Arrangement in Grey and Black No. 1 or better known as ‘Whistler’s Mother’ was painted by the American-born artist James Abbott McNeill in 1871. The painting was done using oil on canvas and is displayed at the Musée d’Orsay in Paris, having been bought by the French state in 1891. It is now said to be worth over $36 million. Measuring in at 56.8 inches by 64.2 inches, Whistler’s Mother is almost life-size within the frame. The painting has become an American icon overtime and is even known as the Victorian Mona Lisa. But why is this painting so iconic and how did it become a symbol of motherhood?

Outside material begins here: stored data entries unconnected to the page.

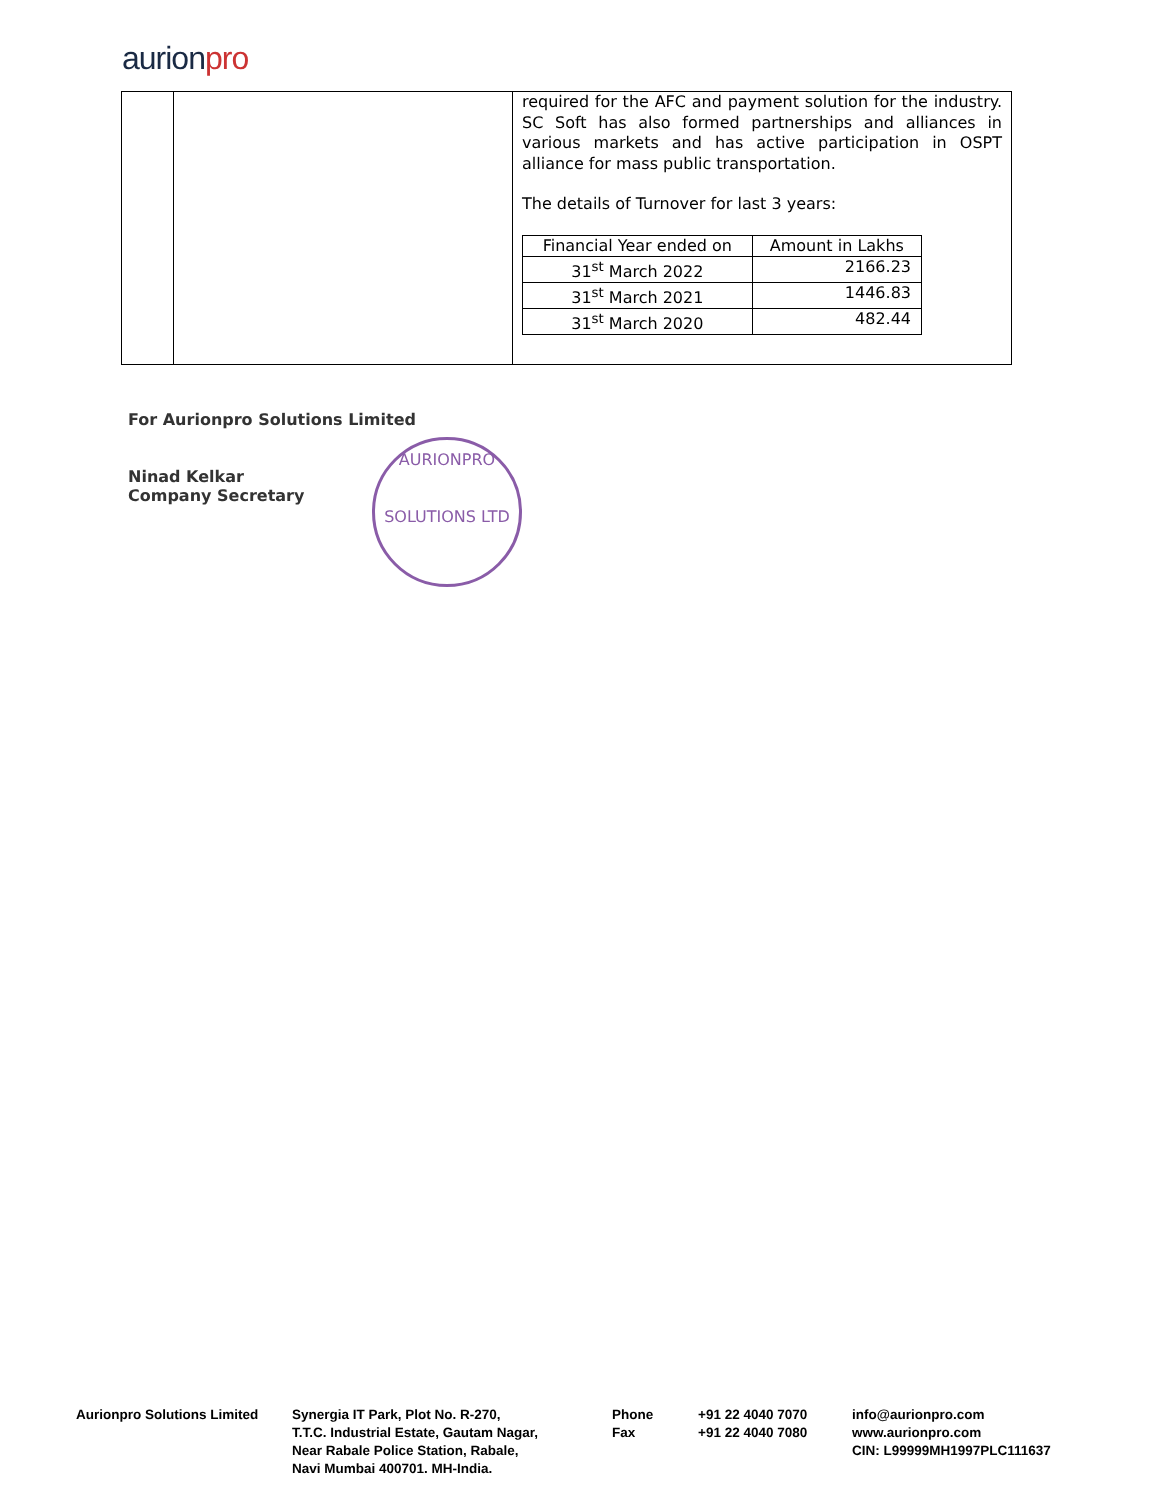aurionpro
| | | required for the AFC and payment solution for the industry. SC Soft has also formed partnerships and alliances in various markets and has active participation in OSPT alliance for mass public transportation. The details of Turnover for last 3 years: / Financial Year ended on / Amount in Lakhs / / 31<sup>st</sup> March 2022 / 2166.23 / / 31<sup>st</sup> March 2021 / 1446.83 / / 31<sup>st</sup> March 2020 / 482.44 / |
For Aurionpro Solutions Limited
Ninad Kelkar
Company Secretary
AURIONPRO
SOLUTIONS LTD
Aurionpro Solutions Limited
Synergia IT Park, Plot No. R-270,
T.T.C. Industrial Estate, Gautam Nagar,
Near Rabale Police Station, Rabale,
Navi Mumbai 400701. MH-India.
Phone
Fax
+91 22 4040 7070
+91 22 4040 7080
info@aurionpro.com
www.aurionpro.com
CIN: L99999MH1997PLC111637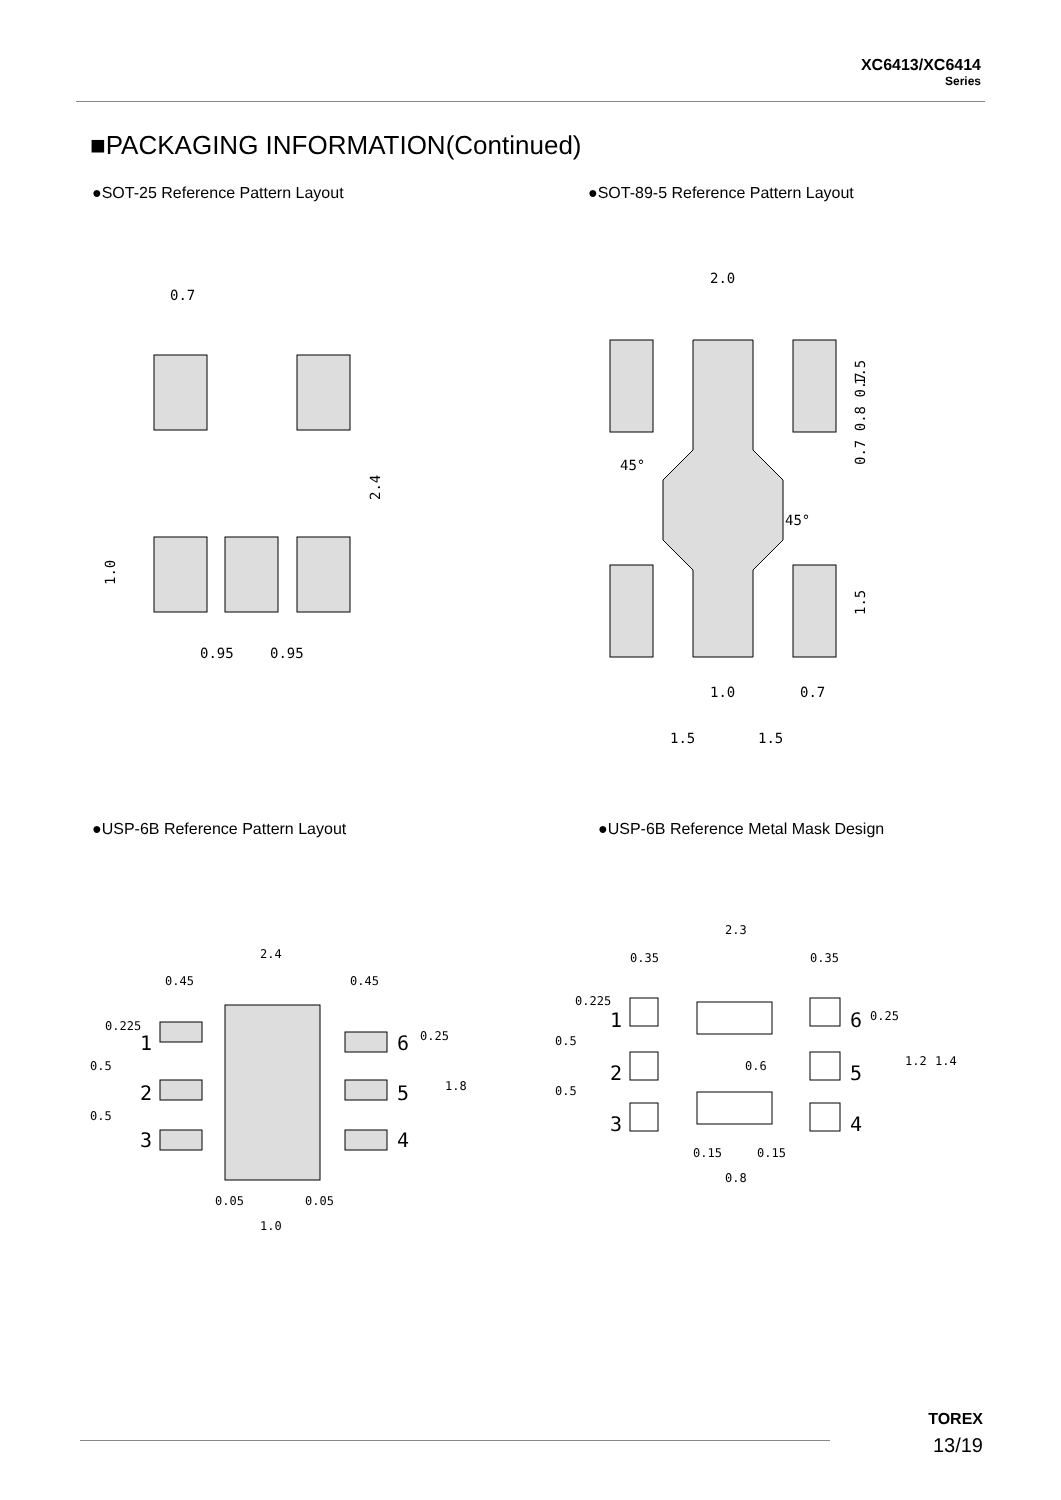XC6413/XC6414
Series
■PACKAGING INFORMATION(Continued)
●SOT-25 Reference Pattern Layout
●SOT-89-5 Reference Pattern Layout
0.7
2.4
1.0
0.95
0.95
2.0
1.0
0.7
1.5
1.5
1.5
0.7 0.8 0.7
1.5
45°
45°
●USP-6B Reference Pattern Layout
●USP-6B Reference Metal Mask Design
2.4
0.45
0.45
1
2
3
6
5
4
0.05
0.05
1.0
0.225
0.5
0.5
0.25
1.8
2.3
0.35
0.35
1
2
3
6
5
4
0.225
0.5
0.5
0.6
0.25
1.2
1.4
0.15
0.15
0.8
TOREX
13/19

The story behind the sitter
It is common knowledge that the sitter in the painting is the artist’s mother Anna Matilda McNeill. After her husband’s death she began signing her letters to James “your afflicted widowed mother” and always wore black for the rest of her life. In 1864, Anna decided to live with her son in London and it is then when she became his housekeeper, agent, personal assistant and religious mentor. It is said the artist heavily relied on his mother and wanted to paint her for a while. One day when his 15-year-old model, Maggie Grahame, daughter of a Member of Parliament, failed to appear for her portrait, Whistler asked his mother to pose for it. His mother first stood like a statue for hours at end but due to her age, it was difficult for her to maintain that pose and she wanted to sit at ease. Thus emerged a painting that would become a symbol of motherhood across the globe. In the painting, his mother is shown sitting on a chair, facing left, with her feet resting on a stool. The background shows beautiful patterned drapery using the colour blue and black. The artist’s liking towards Japanese art can be seen as he aims to seek harmony and simplicity in his surroundings.
Symbol of motherhood
Whistler’s mother is shown clutching a handkerchief and has a very calm and serene expression as she stares at nothing. According to Whistler, the subject of the painting should be regarded merely as pretext for different styles in aestheticism. He once said: “To me it is interesting as a picture of my mother; but what can or ought the public to care about the identity of the portrait?”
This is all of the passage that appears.